After paying his respects at Alan Chengdu's funeral, Wong sends Clubfoot to issue a challenge to the German general who oversaw the competition and request for a rematch. The general agrees. That night, the Red Lantern Sect causes trouble again by attacking a church. Miao attempts to stop her fellow cult members from killing Father Thomas and 14th Aunt but ends up being killed by Iron Fist's accomplices. Wong shows up, defeats the cult members and rescues Father Thomas, 14th Aunt and other foreigners. At the same time, the cult leader fights with Clubfoot while Leung and his friends fight with the rest of her cult members until they are interrupted by German soldiers. Clubfoot, Leung and his friends escape and hide, while the cult leader is slain by the German general's henchmen, Iron Fist and the rapier-wielding Duen Tin-lui, by shooting her and cutting her head off.

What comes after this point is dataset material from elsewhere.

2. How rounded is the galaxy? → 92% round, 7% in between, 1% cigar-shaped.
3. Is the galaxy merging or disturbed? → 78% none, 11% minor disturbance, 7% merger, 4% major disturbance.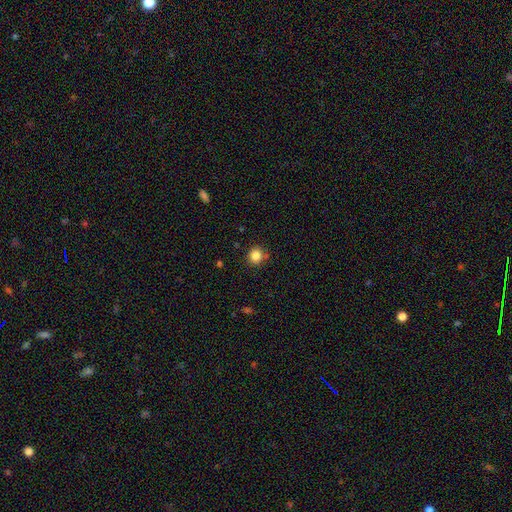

The following day, Wong and his well-prepared lion dance teams enter the competition arena to pit themselves against the other contestants. Shortly after they emerge victorious, they receive news that the forces of the Eight-Nation Alliance have defeated Chinese forces and occupied Beijing. Wong is enraged and wants to kill the German general to avenge Alan Chengdu. He teams up with Clubfoot to defeat and kill Iron Fist and Duen, who try to stop them from killing the German general. However, the general manages to escape even though he is seriously injured. Wong realises that it would make no difference even if he killed the German general because he cannot reverse the situation in Beijing, so he returns to Foshan from Beijing by train with his companions.

==Cast==
- Vincent Zhao as Wong Fei-hung
- Jean Wang as "14th Aunt" Siu-kwan
- Max Mok as Leung Foon
- Hung Yan-yan as "Clubfoot" Kwai Geuk-chat
- Lau Shun as Wong Kei-ying
- Billy Chow as Iron Fist
- Chin Kar-lok as Duen Tin-lui
- Wang Jinghua as Miao Sanniang
- Louis Roth as Father Thomas
- Chen Jiming as A'lan Chengdu
- Wang Zhiwen as A'lan Chengdu's deputy

==Box office==
The absence of Jet Li and the reduced input of Tsui Hark heavily affected the film's box office earnings. However, these factors also allowed the film to be produced at a much lower budget. Despite many negative reviews, the film grossed HK$11,301,790, a return significant enough for the producers to go ahead with the next film in the franchise, Once Upon a Time in China V.